▶ **What this task involves**
Using the entries below, output each line exactly from the first through the one that contains "- lung tumour".

+ + + + + + +

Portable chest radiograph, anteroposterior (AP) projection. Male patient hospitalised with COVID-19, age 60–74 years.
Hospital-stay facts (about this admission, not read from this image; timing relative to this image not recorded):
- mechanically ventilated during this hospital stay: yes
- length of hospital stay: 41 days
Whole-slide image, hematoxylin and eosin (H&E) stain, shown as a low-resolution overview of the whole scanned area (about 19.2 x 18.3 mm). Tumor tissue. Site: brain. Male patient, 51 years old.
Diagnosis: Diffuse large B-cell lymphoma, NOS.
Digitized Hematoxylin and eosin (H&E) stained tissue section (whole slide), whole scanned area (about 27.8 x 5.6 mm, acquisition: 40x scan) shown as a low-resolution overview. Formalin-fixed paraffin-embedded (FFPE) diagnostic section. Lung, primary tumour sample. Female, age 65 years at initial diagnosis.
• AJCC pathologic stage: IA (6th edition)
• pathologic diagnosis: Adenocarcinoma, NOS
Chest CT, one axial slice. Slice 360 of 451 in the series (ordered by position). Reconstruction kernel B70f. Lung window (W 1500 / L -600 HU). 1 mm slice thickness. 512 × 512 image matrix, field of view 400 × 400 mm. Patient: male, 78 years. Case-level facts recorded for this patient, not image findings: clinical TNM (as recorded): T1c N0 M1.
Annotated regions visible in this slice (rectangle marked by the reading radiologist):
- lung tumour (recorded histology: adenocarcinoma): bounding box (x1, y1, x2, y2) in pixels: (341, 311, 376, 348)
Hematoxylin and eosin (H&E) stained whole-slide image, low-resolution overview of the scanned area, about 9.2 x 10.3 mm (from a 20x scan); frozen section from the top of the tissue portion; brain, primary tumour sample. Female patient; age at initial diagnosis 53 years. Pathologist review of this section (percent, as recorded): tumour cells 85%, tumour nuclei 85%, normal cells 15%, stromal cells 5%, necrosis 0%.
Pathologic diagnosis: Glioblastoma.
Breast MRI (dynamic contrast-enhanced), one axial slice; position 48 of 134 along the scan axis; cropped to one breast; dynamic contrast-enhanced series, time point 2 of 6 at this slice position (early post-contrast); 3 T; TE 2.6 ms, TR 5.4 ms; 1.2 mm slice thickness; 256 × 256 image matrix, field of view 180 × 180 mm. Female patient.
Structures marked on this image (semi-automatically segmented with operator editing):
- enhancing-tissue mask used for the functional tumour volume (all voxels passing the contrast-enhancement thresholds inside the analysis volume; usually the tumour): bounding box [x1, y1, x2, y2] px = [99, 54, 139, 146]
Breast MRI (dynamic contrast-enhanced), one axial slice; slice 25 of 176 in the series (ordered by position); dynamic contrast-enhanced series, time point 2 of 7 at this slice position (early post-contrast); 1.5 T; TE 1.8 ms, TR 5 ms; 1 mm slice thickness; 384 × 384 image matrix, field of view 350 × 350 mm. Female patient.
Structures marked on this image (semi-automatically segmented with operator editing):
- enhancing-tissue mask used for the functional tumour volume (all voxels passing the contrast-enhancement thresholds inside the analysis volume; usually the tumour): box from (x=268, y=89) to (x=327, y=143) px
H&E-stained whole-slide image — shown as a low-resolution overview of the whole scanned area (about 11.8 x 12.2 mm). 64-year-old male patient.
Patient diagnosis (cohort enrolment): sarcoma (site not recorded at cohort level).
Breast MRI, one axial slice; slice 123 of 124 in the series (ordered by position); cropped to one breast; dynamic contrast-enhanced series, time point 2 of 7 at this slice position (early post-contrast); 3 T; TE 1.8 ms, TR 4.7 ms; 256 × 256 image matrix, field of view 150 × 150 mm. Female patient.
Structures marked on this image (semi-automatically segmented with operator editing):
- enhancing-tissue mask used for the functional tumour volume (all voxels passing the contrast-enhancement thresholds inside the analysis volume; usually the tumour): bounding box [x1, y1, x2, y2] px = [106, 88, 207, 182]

+ + + + + + +

▶ **Exercise solution**
Portable chest radiograph, anteroposterior (AP) projection. Male patient hospitalised with COVID-19, age 60–74 years.
Hospital-stay facts (about this admission, not read from this image; timing relative to this image not recorded):
- mechanically ventilated during this hospital stay: yes
- length of hospital stay: 41 days
Whole-slide image, hematoxylin and eosin (H&E) stain, shown as a low-resolution overview of the whole scanned area (about 19.2 x 18.3 mm). Tumor tissue. Site: brain. Male patient, 51 years old.
Diagnosis: Diffuse large B-cell lymphoma, NOS.
Digitized Hematoxylin and eosin (H&E) stained tissue section (whole slide), whole scanned area (about 27.8 x 5.6 mm, acquisition: 40x scan) shown as a low-resolution overview. Formalin-fixed paraffin-embedded (FFPE) diagnostic section. Lung, primary tumour sample. Female, age 65 years at initial diagnosis.
• AJCC pathologic stage: IA (6th edition)
• pathologic diagnosis: Adenocarcinoma, NOS
Chest CT, one axial slice. Slice 360 of 451 in the series (ordered by position). Reconstruction kernel B70f. Lung window (W 1500 / L -600 HU). 1 mm slice thickness. 512 × 512 image matrix, field of view 400 × 400 mm. Patient: male, 78 years. Case-level facts recorded for this patient, not image findings: clinical TNM (as recorded): T1c N0 M1.
Annotated regions visible in this slice (rectangle marked by the reading radiologist):
- lung tumour (recorded histology: adenocarcinoma): bounding box (x1, y1, x2, y2) in pixels: (341, 311, 376, 348)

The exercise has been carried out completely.